Кама села напротив, обняв колени руками. Молчит. Очевидно, что ей сейчас не до разговоров. Странная она – не всегда, но иногда бывает, когда, видимо, что-то внутри нее в чем-то не согласно с тем, что происходит снаружи. Ходит, рассеянная: то тут постоит, то там, то пялится на ничем не примечательную хозяйскую картину, то в потолок. Впрочем, думаю я, разве у меня самой не бывает точно таких же закидонов и по точно такой же причине? И я наверняка при этом выгляжу ничуть не лучше.
Но, несмотря на Камин упадок настроения, мне не терпится услышать от нее хоть слово об Амстердаме. Ну как, Амстердам же! Как тут можно молчать!
И поэтому я спрашиваю:
- А о своей поездке ты совсем ничего не расскажешь?
Кама неохотно отрывает взгляд от пола.
- Ну почему же, расскажу. – Она тянется за спичками, лежащими тут же, на столе, и достает из кармана сигареты. Закуривает. – Амстердам как Амстердам. Только мне, наверное, повезло – я встретила там много добрых людей.

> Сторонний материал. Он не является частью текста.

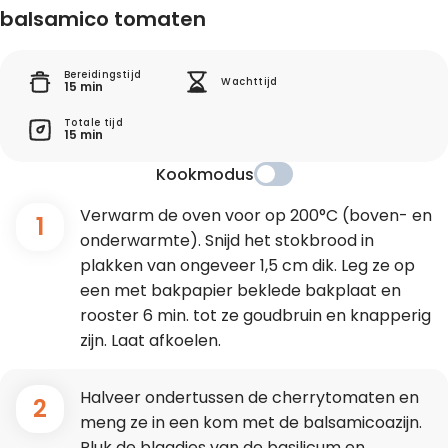
balsamico tomaten
Bereidingstijd
Wachttijd
15 min
Totale tijd
15 min
Kookmodus
Verwarm de oven voor op 200°C (boven- en
1
onderwarmte). Snijd het stokbrood in
plakken van ongeveer 1,5 cm dik. Leg ze op
een met bakpapier beklede bakplaat en
rooster 6 min. tot ze goudbruin en knapperig
zijn. Laat afkoelen.
Halveer ondertussen de cherrytomaten en
2
meng ze in een kom met de balsamicoazijn.
Pluk de blaadjes van de basilicum en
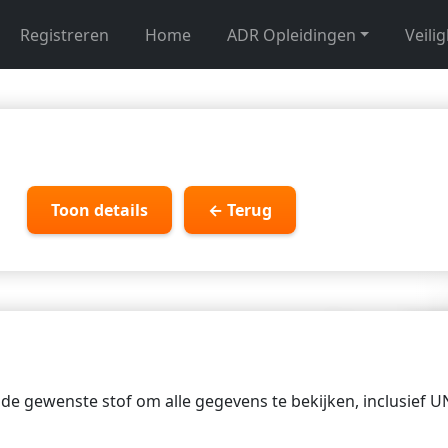
Registreren
Home
ADR Opleidingen
Veili
Toon details
← Terug
p de gewenste stof om alle gegevens te bekijken, inclusief 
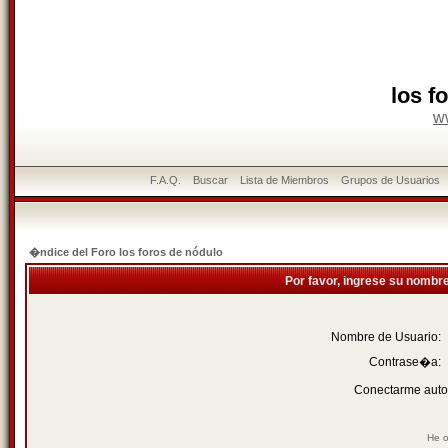
los f
w
F.A.Q.
Buscar
Lista de Miembros
Grupos de Usuarios
�ndice del Foro los foros de nódulo
Por favor, ingrese su nombr
Nombre de Usuario:
Contrase�a:
Conectarme auto
He o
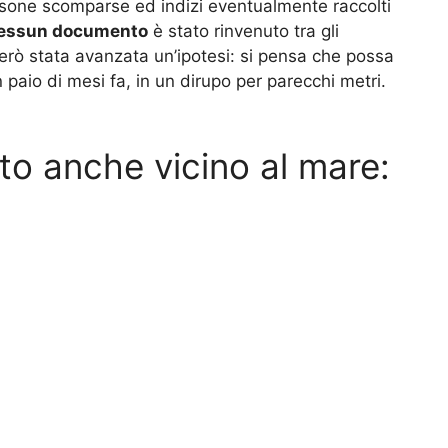
rsone scomparse ed indizi eventualmente raccolti
essun documento
è stato rinvenuto tra gli
però stata avanzata un’ipotesi: si pensa che possa
n paio di mesi fa, in un dirupo per parecchi metri.
to anche vicino al mare:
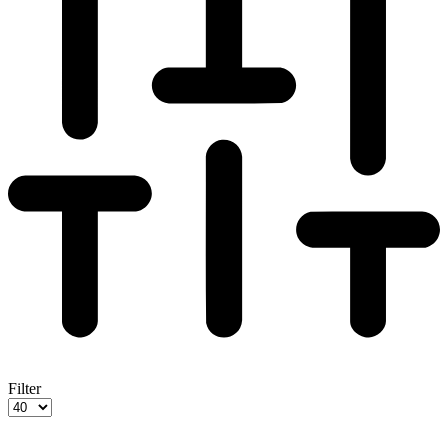
Filter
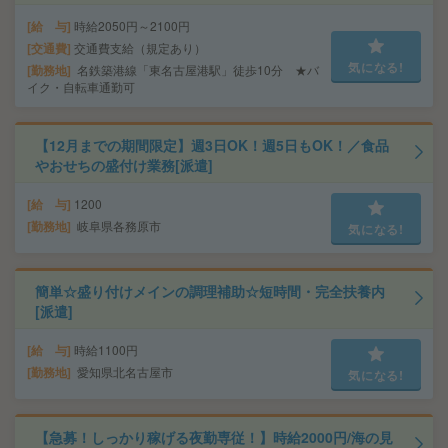
給 与
時給2050円～2100円
交通費
交通費支給（規定あり）
気になる!
勤務地
名鉄築港線「東名古屋港駅」徒歩10分 ★バ
イク・自転車通勤可
【12月までの期間限定】週3日OK！週5日もOK！／食品
やおせちの盛付け業務[派遣]
給 与
1200
勤務地
岐阜県各務原市
気になる!
簡単☆盛り付けメインの調理補助☆短時間・完全扶養内
[派遣]
給 与
時給1100円
勤務地
愛知県北名古屋市
気になる!
【急募！しっかり稼げる夜勤専従！】時給2000円/海の見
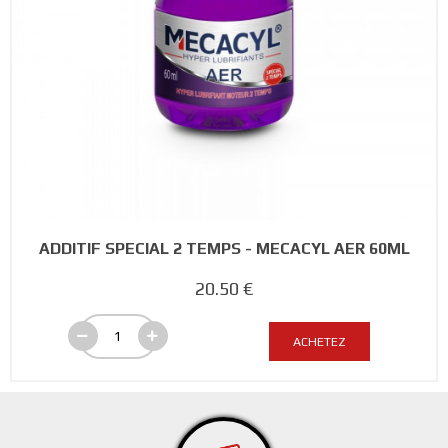
ADDITIF SPECIAL 2 TEMPS - MECACYL AER 60ML
20.50 €
ACHETEZ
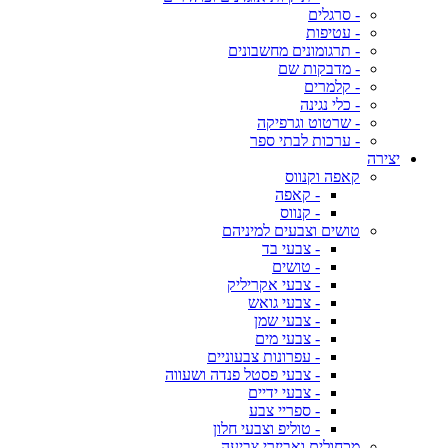
- סרגלים
- עטיפות
- תרגומונים מחשבונים
- מדבקות שם
- קלמרים
- כלי נגינה
- שרטוט וגרפיקה
- ערכות לבתי ספר
יצירה
קאפה וקנווס
- קאפה
- קנווס
טושים וצבעים למיניהם
- צבעי בד
- טושים
- צבעי אקריליק
- צבעי גואש
- צבעי שמן
- צבעי מים
- עפרונות צבעוניים
- צבעי פסטל פנדה ושעווה
- צבעי ידיים
- ספריי צבע
- טוליפ וצבעי חלון
מכחולים ואביזרי צביעה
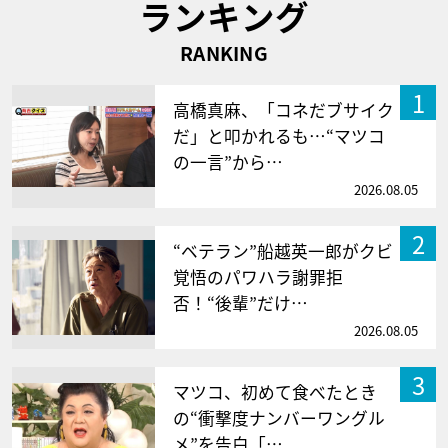
ランキング
RANKING
1
高橋真麻、「コネだブサイク
だ」と叩かれるも…“マツコ
の一言”から…
2026.08.05
2
“ベテラン”船越英一郎がクビ
覚悟のパワハラ謝罪拒
否！“後輩”だけ…
2026.08.05
3
マツコ、初めて食べたとき
の“衝撃度ナンバーワングル
メ”を告白「…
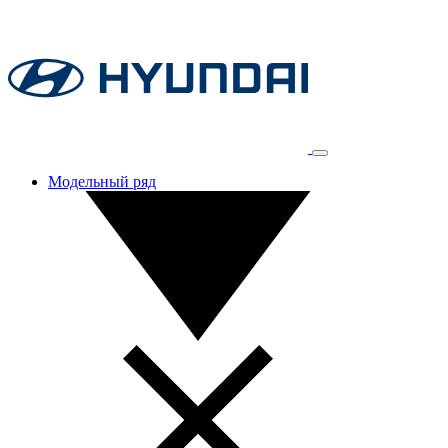
Модельный ряд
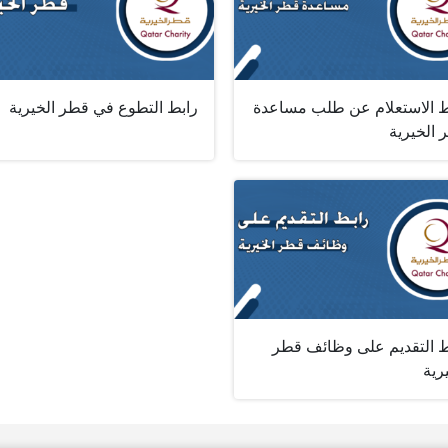
ط الاستعلام عن طلب مساعدة
رابط التطوع في قطر الخيرية
 الخيرية
ط التقديم على وظائف قطر
رية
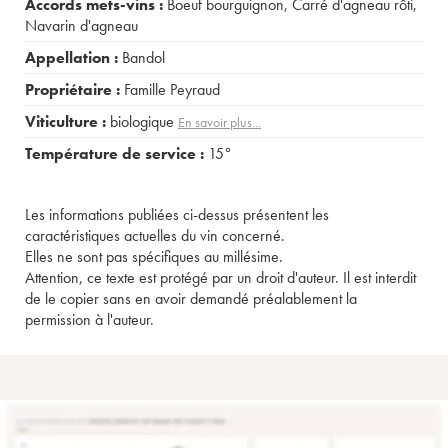
Accords mets-vins :
Boeuf bourguignon
,
Carré d'agneau rôti
,
Navarin d'agneau
Appellation :
Bandol
Propriétaire :
Famille Peyraud
Viticulture :
biologique
En savoir plus...
Température de service :
15°
Les informations publiées ci-dessus présentent les
caractéristiques actuelles du vin concerné.
Elles ne sont pas spécifiques au millésime.
Attention, ce texte est protégé par un droit d'auteur. Il est interdit
de le copier sans en avoir demandé préalablement la
permission à l'auteur.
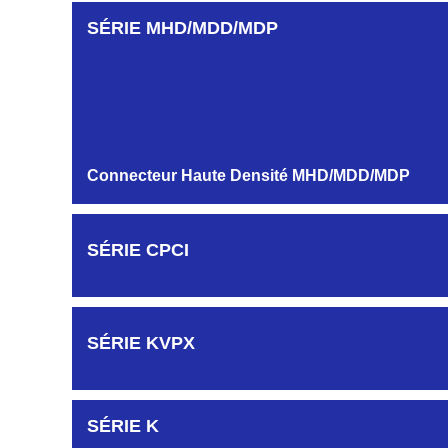
SÉRIE MHD/MDD/MDP
Connecteur Haute Densité MHD/MDD/MDP
SÉRIE CPCI
SÉRIE KVPX
SÉRIE K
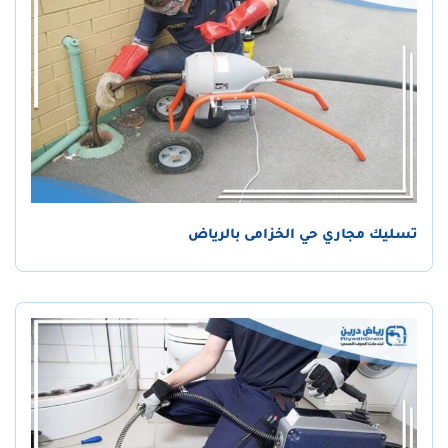
تسليك مجاري حي الخزامى بالرياض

- А ты думала, они там все злые?
Кама выдыхает струйку дыма.
- Да не то чтобы... Просто не подозревала, что настолько добрые. Всегда тебе рады, даже если вы мало знакомы...
Мыш с мявканьем запрыгнул на стол и вытянулся там. Кама рассказывала, рассеянно поглаживая кота.
- Там совсем не было снега, несмотря на январь, зато полно велосипедистов. И много маленьких домов, которые выглядят как игрушечные.  И странных домов тоже хватает. Трамваи звенят, люди бегают. Полно разрисованных стен. Вроде думаешь  – и у нас ведь так же, но нет. У них есть  что-то такое, чего здесь или нет, или я просто этого не могу уловить. Может, потому, что я там не живу, а перееду туда – и весь уют и задушевность мигом исчезнут.
Она стряхивает пепел в консервную банку, служащую пепельницей. Мыш урчит, наблюдает за сигаретой в ее руке и недовольно морщится.
- А в остальном, знаешь, мне как-то не очень хочется туда возвращаться, - говорит Кама, и ее голос снова становится грустным. - Разве только если лет через n, и то вряд ли.
- А что так?
- Не все, кого я там встретила, оказались одинаково добрыми, - задумчиво отвечает Кама. – Впрочем, это обычное явление.
- Я бы сказала, чересчур заурядное, - замечаю я.
- Ага. И, конечно, со всеми вытекающими отсюда последствиями.
- Грусть-тоска... – подсказываю я.
- Она самая. И ностальгия, понимаешь ли. Эта штука кажется довольно забавной, когда читаешь о ней в книгах или смотришь в кино, а потом сама с ней сталкиваешься – и как-то совсем не смешно это, оказывается... И как всегда не без разговоров в голове, - с усмешкой добавляет Кама. – Куда же без них, родимых. Верно говорю?

Хорошая была зима, думаю я, открыв глаза. Последняя из хороших зим. Камы уже нет, и Мыш исчез. На столе - остывшая кружка с недопитым кофе и полупустая (или полузаполненная?) банка-пепельница. Настенные часы подсказывают, что пора убегать на свершение каждодневных подвигов.
Но напоследок открою-ка нараспашку окно. Почему бы нет? Тепло ведь. Утречко. Обыкновенное, июльское.